• _SET PROBLEM 1_
In the records, swap "matte red shirt" for "plain red shirt" from the line that has "Question: Which point is closer" through the line that has "The width and", changing nothing else. Return only those lines.

• _PASSAGE TO READ_
═══
1) Is Burrow clearly defined? No
In 3.5 burrow was barely defined, in PF it is even less defined. The major change appears to be the removal of the 'cant charge or run' statement that 3.5 had.

2) Is Earth Glide clearly defined? Also no, but it clearly does indicate that, for at least some purposes it functions as water. Which purposes is the disagreement.

3) Can a creature with burrow attack another creature underground?
If the answer is no then we have a potentially ridiculous situation.
Situation: there is nothing in the rules that states a burrowing creature can create a tunnel thereby opening up space. Yet we know that burrowing creatures create tunnels through many many references in the various adventures etc.
So, if the answer is no then it directly contradicts the logic that burrowing creatures create tunnels thereby allowing themselves to meet other burrowing creatures that create tunnels.

Earth Glide is an extension of burrow but leaves behind no tunnel, so #3 clearly solves both.
═══
• _RECORDS FOR PROCESSING_
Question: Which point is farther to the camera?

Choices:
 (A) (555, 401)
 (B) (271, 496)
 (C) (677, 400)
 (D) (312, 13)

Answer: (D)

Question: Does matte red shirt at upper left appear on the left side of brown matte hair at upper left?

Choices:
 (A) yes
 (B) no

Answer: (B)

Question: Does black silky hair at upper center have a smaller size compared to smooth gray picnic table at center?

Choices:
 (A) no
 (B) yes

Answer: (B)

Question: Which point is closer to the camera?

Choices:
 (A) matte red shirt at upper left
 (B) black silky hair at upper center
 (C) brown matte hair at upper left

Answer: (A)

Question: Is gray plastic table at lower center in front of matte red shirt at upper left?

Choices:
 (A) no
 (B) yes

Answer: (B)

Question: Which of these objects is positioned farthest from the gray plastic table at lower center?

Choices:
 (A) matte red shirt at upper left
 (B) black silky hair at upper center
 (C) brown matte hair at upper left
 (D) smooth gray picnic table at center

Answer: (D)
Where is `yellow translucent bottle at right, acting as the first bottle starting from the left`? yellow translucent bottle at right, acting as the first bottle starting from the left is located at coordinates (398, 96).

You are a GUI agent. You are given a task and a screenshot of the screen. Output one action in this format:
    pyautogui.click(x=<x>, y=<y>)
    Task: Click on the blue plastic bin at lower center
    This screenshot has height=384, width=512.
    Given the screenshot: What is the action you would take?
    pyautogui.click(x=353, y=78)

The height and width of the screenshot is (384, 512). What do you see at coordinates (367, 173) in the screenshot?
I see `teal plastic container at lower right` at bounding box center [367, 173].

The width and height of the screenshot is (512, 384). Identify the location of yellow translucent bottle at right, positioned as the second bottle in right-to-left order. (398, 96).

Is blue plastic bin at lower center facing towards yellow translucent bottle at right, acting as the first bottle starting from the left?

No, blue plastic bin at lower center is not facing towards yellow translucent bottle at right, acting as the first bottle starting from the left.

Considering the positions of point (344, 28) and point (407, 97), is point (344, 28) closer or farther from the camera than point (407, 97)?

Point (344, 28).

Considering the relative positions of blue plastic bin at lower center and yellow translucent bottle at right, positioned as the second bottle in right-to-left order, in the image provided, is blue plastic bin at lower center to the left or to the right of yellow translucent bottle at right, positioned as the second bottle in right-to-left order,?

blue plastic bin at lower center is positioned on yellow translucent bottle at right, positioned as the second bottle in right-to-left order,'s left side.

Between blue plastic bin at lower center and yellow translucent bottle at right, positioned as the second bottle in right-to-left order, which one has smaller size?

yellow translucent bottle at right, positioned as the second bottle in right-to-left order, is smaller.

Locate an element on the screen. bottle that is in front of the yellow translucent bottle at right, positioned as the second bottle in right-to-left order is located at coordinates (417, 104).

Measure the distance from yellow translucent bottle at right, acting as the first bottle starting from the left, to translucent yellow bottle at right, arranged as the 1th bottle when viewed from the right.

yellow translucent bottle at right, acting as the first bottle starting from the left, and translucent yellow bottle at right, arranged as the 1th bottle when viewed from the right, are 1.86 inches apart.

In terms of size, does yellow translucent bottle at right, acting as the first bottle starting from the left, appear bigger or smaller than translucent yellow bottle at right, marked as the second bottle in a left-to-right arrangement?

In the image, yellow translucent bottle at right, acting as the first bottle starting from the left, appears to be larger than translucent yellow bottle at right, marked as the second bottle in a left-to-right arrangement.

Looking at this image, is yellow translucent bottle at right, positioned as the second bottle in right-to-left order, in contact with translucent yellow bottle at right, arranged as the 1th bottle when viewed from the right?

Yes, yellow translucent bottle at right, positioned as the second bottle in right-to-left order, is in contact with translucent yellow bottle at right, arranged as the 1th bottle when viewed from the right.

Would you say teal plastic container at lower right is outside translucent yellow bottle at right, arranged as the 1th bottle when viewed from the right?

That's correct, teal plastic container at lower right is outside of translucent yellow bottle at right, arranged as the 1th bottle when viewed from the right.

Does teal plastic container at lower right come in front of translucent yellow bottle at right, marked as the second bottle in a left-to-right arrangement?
═══
• _SET PROBLEM 2_
Pick up the post on burrow and Earth Glide after its last sentence and keep it going.

• _TASK RESPONSE 1_
Question: Which point is closer to the camera?

Choices:
 (A) plain red shirt at upper left
 (B) black silky hair at upper center
 (C) brown matte hair at upper left

Answer: (A)

Question: Is gray plastic table at lower center in front of plain red shirt at upper left?

Choices:
 (A) no
 (B) yes

Answer: (B)

Question: Which of these objects is positioned farthest from the gray plastic table at lower center?

Choices:
 (A) plain red shirt at upper left
 (B) black silky hair at upper center
 (C) brown matte hair at upper left
 (D) smooth gray picnic table at center

Answer: (D)
Where is `yellow translucent bottle at right, acting as the first bottle starting from the left`? yellow translucent bottle at right, acting as the first bottle starting from the left is located at coordinates (398, 96).

You are a GUI agent. You are given a task and a screenshot of the screen. Output one action in this format:
    pyautogui.click(x=<x>, y=<y>)
    Task: Click on the blue plastic bin at lower center
    This screenshot has height=384, width=512.
    Given the screenshot: What is the action you would take?
    pyautogui.click(x=353, y=78)

The height and width of the screenshot is (384, 512). What do you see at coordinates (367, 173) in the screenshot?
I see `teal plastic container at lower right` at bounding box center [367, 173].

The width and height of the screenshot is (512, 384). Identify the location of yellow translucent bottle at right, positioned as the second bottle in right-to-left order. (398, 96).

• _TASK RESPONSE 2_
4) Can a creature with burrow attack a creature on the surface? If the answer is no then how does the burrowing creature REACH the surface? You have Schrodinger's burrower.

Clearly, burrowing creatures can reach the surface, clearly they create holes to attack from.

Earth glide is, against, an extension of this but they ignore the lack of a hole.

Now, how that gets resolved is not in the rules, but you can look to the incorporeal rules to address it (which btw, wraithstrike suggested a couple years ago in another post on this topic).

In short, there is no RAW on this, you have to look at the RAI.

P.S. Cover is only cover if it is solid to the attack. If you are using something that passes through the material then there is no cover, but it is probably concealment.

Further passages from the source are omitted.